One is reminded of this tavern room exchange by an unlikely link between the outspoken Conservative MP, David Evans, and the Great Cham of our own age, Lord Rees-Mogg. Of Mr Evans it is difficult to say which caused the greater merriment: his magnificently politically incorrect remarks about women, illegitimacy, and recidivist black rapists or the outraged amour-propre of the liberal-left upon hearing them. Lord Rees-Mogg, though no lefty, found himself in something of a dilemma. As our foremost social commentator, sage, wit, bibliophile, aesthete, man of letters, and all-round egg-head, he was obliged by duty to pass judgment on Mr Evans’s outré observations and no less obliged by good form to condemn them. And yet there was the niggling irritation that his lordship’s views on the importance of bringing up children within marriage accorded with those of the red-neck MP for Welwyn Hatfield.
Rees-Mogg cleverly devised a method of easing his discomfort. First, he would distance himself from the impossible MP and then, from a safe position, agree with him. And so the former editor of The Times sharpened his pen and dipped it in the well labelled “Sardonic Superiority”.
“David Evans is an offensive comedian,” he began. “He thinks he is being frank and manly when he is merely expressing the ideas of a bully in the language of a clown.” That, you would think, put sufficient ground between the finer feelings of Lord Rees-Mogg and the crudity of a man who once played professional football and cricket and who made a fortune from building a waste disposal business.

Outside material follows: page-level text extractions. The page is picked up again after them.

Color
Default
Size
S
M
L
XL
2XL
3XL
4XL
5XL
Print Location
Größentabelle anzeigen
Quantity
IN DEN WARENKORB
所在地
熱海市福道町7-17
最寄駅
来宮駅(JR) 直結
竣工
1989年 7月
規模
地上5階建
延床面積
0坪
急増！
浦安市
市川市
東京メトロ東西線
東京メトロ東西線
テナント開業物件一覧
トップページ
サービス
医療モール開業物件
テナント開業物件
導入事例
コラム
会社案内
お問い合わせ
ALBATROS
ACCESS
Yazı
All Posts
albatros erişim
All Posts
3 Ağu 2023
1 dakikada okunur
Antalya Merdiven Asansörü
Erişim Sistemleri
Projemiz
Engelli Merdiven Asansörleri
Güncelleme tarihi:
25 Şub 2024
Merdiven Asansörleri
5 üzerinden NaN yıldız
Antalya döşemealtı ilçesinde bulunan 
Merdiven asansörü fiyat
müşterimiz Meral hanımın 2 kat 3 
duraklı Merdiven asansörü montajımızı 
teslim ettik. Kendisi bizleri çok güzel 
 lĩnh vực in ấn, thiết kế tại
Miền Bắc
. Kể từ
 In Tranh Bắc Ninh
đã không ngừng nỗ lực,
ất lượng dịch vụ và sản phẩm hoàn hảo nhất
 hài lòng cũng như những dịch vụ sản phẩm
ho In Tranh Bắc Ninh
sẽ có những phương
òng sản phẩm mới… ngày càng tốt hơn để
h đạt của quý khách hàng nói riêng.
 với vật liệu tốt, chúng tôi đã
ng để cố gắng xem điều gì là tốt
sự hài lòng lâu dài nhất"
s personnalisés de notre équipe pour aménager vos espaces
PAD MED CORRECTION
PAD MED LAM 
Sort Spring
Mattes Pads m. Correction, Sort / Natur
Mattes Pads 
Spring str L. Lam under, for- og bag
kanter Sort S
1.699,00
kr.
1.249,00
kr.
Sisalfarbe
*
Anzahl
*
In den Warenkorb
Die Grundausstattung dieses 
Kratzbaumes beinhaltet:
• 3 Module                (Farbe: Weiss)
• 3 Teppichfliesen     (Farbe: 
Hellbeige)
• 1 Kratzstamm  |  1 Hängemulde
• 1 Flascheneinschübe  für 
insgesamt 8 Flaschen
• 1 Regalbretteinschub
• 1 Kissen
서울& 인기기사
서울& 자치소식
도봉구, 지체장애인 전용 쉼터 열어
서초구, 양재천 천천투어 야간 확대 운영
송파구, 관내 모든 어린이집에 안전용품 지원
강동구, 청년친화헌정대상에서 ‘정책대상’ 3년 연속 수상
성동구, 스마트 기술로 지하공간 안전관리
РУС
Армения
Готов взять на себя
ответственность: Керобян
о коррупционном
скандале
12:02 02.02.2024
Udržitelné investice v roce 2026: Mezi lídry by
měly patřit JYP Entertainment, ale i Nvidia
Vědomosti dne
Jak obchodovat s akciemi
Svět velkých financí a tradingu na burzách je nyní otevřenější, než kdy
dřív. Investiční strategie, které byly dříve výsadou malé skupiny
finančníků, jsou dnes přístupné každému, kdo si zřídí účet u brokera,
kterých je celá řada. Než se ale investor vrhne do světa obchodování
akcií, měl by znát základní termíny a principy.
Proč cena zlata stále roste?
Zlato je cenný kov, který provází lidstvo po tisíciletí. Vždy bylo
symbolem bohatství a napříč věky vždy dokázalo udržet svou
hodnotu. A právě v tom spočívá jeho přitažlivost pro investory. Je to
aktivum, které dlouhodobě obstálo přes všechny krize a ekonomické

But no, those facts alone merited ad hominem comment.
Dipping this time into “Lordly Disdain”, Rees-Mogg continued: “He represents a sweaty testosterone culture which rejects and perhaps fears women; such a culture is still quite strong in the world of professional athletes and refuse contractors in which David Evans failed to grow up.”
One could speculate for hours on what Lord Rees-Mogg knows of the worlds of liniment and jock strap, of discarded fish heads and empty pease pudding containers. Perhaps there is something of such matters to be found among the leather-bound antiquarian volumes that adorn his library; or perhaps since he was forced into the acquaintance of Rupert Murdoch, who is certainly au fait with sweaty testosterone and rubbish, Lord Rees-Mogg has acquired some first-hand knowledge.
The point of most interest, however, is the assumption that he who runs a waste disposal business is himself a dustman. This is, of course, nonsense. For a refutation, Rees-Mogg need look no further than the aforementioned Mr Murdoch. A multimillionaire who has made a fortune from rubbish, the Australian tycoon is a well-educated, literate man who is about as far removed from the average Sun reader as it is possible to get.
Here is another example: EMI chairman Sir Colin Southgate reports in his latest statement to shareholders that the “Spice Girls’ debut album Spice reached number one in five countries and achieved platinum status in 20 countries”. Later, he records with satisfaction, “Deana Carter’s debut album Did I Shave My Legs for This? resulted in a major breakthrough for this new country artist”.
Does Lord Rees-Mogg believe that because Sir Colin presides over musical junk he is himself a tin-eared, Ecstasy-popping, disco freak?
The Rees-Mogg slur will be familiar to the world of marketing, which is commonly assailed by the ill-informed barbs of the chattering classes. It is common for such critics to believe that, because an advertisement is silly or banal, those characteristics are shared by its creators. If only they knew the thought, analysis, research, planning and sheer mental anguish that goes into crafting commercial messages for the mass market, they might be surprised.
For instance, there is currently running a press campaign for Ruddles County Beer. It shows the bodies of three men, from the neck down to the knee, naked except for their underpants. Each wears a different type of nether garment, the first, Y-fronts; the second, boxer shorts decorated with teddy bears; and the third, tight-fitting white pants rather like cycle shorts. The caption reads: “Are you ready for a Ruddles?” Above the third figure there are the words “I’m ready”.
What can this enigmatic advertisement mean? On closer study, there may be a case for arguing that the third man – the one who is ready – is more prominent beneath his shorts than the other two, indeed he might even be enjoying a state of arousal. Why this should make him better prepared for a pint of beer is uncertain. As are the reasons why anyone dressed in nothing more than underpants should be contemplating a pint. Is there perhaps a sexual innuendo in the expression “Ready for a Ruddles”?
It would be easy to assume, Mogg-like, that whoever devised this ad is a coarse, vulgar, smutty, uncouth oaf. The truth, as we all know, is that he or she is in all probability the embodiment of refined sensibility and delicacy of thought.